Through UNCTAD’s SMEP programme, several East African nations are accelerating the shift toward a circular and regenerative economy. The East African Community (EAC) is reviewing a draft bill aimed at creating a regionally binding roadmap to phase out harmful single-use plastics.
The initiative seeks to eliminate cross-border gaps that can undermine national regulations, standardizing policies across Burundi, the Democratic Republic of the Congo, Kenya, Rwanda, Somalia, South Sudan, Uganda, and the United Republic of Tanzania. In addition to banning certain plastics, the draft legislation introduces Extended Producer Responsibility (EPR) rules, incentivizes sustainable materials, and provides measures to protect informal workers while integrating them into the formal waste economy.
“Plastic controls must be paired with business-enabling measures, supportive policy frameworks, sustainable finance and skills development,” said Abraham Korir Sing’Oei, a principal secretary at Kenya’s Ministry of Foreign and Diaspora Affairs (UNCTAD).
Across the continent, governments are moving beyond temporary bans and clean-ups, seeking to reform legal frameworks, markets, and supply chains to favor non-plastic alternatives, which could also serve as a new engine for industrial growth.
In West Africa, Ghana has launched a five-year implementation plan to reduce plastic packaging and make sustainable alternatives more commercially viable. This plan, the first of its kind in the region, was developed with guidance from the UK-funded Sustainable Manufacturing and Environmental Pollution [SMEP] Programme of UNCTAD.
The blueprint aligns economic incentives, public procurement policies, and key performance indicators with Ghana’s broader industrial strategy. It is currently being piloted in sectors with the heaviest plastic use, including plastic mulch film, sachet water packaging, and carrier bags.
“This is a development strategy, not a waste strategy,” explained Ebenezer Laryea, a project director for SMEP in Ghana (UNCTAD).
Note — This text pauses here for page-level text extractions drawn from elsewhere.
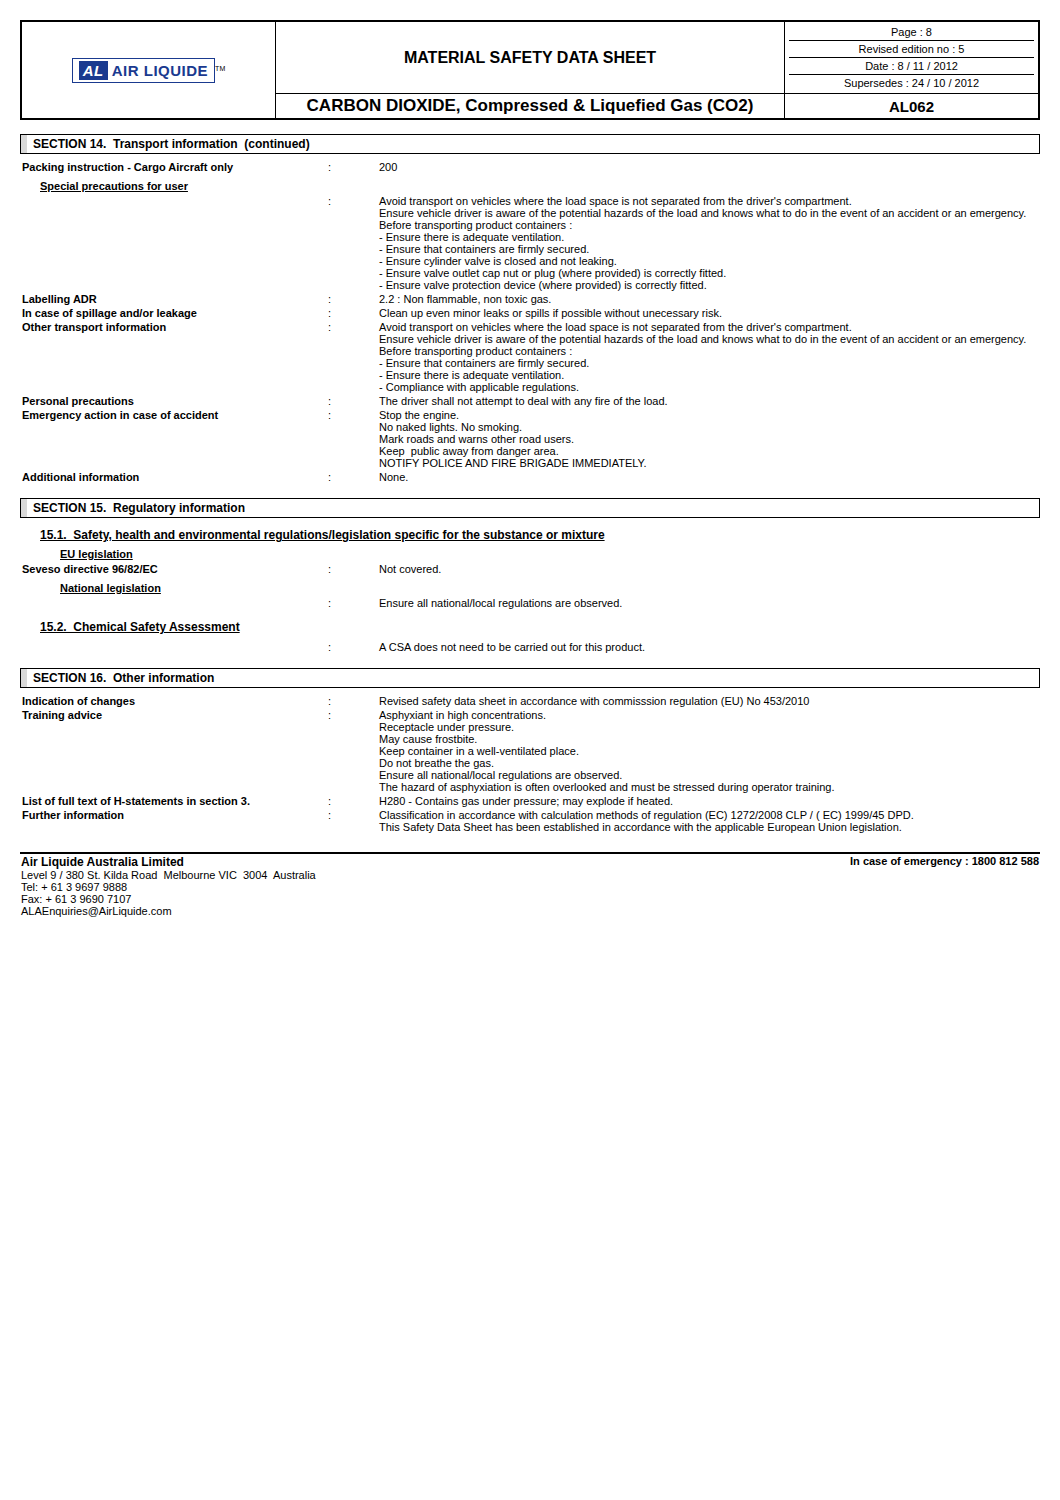| AL AIR LIQUIDE TM | MATERIAL SAFETY DATA SHEET | / Page : 8 / / Revised edition no : 5 / / Date : 8 / 11 / 2012 / / Supersedes : 24 / 10 / 2012 / |
| CARBON DIOXIDE, Compressed & Liquefied Gas (CO2) | AL062 |
SECTION 14. Transport information (continued)
| Packing instruction - Cargo Aircraft only | : | 200 |
Special precautions for user
| | : | Avoid transport on vehicles where the load space is not separated from the driver's compartment. Ensure vehicle driver is aware of the potential hazards of the load and knows what to do in the event of an accident or an emergency. Before transporting product containers : - Ensure there is adequate ventilation. - Ensure that containers are firmly secured. - Ensure cylinder valve is closed and not leaking. - Ensure valve outlet cap nut or plug (where provided) is correctly fitted. - Ensure valve protection device (where provided) is correctly fitted. |
| Labelling ADR | : | 2.2 : Non flammable, non toxic gas. |
| In case of spillage and/or leakage | : | Clean up even minor leaks or spills if possible without unecessary risk. |
| Other transport information | : | Avoid transport on vehicles where the load space is not separated from the driver's compartment. Ensure vehicle driver is aware of the potential hazards of the load and knows what to do in the event of an accident or an emergency. Before transporting product containers : - Ensure that containers are firmly secured. - Ensure there is adequate ventilation. - Compliance with applicable regulations. |
| Personal precautions | : | The driver shall not attempt to deal with any fire of the load. |
| Emergency action in case of accident | : | Stop the engine. No naked lights. No smoking. Mark roads and warns other road users. Keep public away from danger area. NOTIFY POLICE AND FIRE BRIGADE IMMEDIATELY. |
| Additional information | : | None. |
SECTION 15. Regulatory information
15.1. Safety, health and environmental regulations/legislation specific for the substance or mixture
EU legislation
| Seveso directive 96/82/EC | : | Not covered. |
National legislation
| | : | Ensure all national/local regulations are observed. |
15.2. Chemical Safety Assessment
| | : | A CSA does not need to be carried out for this product. |
SECTION 16. Other information
| Indication of changes | : | Revised safety data sheet in accordance with commisssion regulation (EU) No 453/2010 |
| Training advice | : | Asphyxiant in high concentrations. Receptacle under pressure. May cause frostbite. Keep container in a well-ventilated place. Do not breathe the gas. Ensure all national/local regulations are observed. The hazard of asphyxiation is often overlooked and must be stressed during operator training. |
| List of full text of H-statements in section 3. | : | H280 - Contains gas under pressure; may explode if heated. |
| Further information | : | Classification in accordance with calculation methods of regulation (EC) 1272/2008 CLP / ( EC) 1999/45 DPD. This Safety Data Sheet has been established in accordance with the applicable European Union legislation. |
| Air Liquide Australia Limited Level 9 / 380 St. Kilda Road Melbourne VIC 3004 Australia Tel: + 61 3 9697 9888 Fax: + 61 3 9690 7107 ALAEnquiries@AirLiquide.com | In case of emergency : 1800 812 588 |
The plan also links to forthcoming Extended Producer Responsibility [EPR] rules, positioning Ghana to compete in the emerging global circular bioeconomy. “We’re using plastics policy to drive broader industrial shift, rethinking how we trade and consume so that sustainability and the bioeconomy shape our path to economic growth,” Laryea added.
“Ghana’s transition provides an opportunity for both enhanced environmental protection and economic advancement, positioning the country as a hub for trade in plastic alternatives and natural substitutes,” said Larry Kottoe, Director of Ghana’s Environmental Protection Authority (UNCTAD).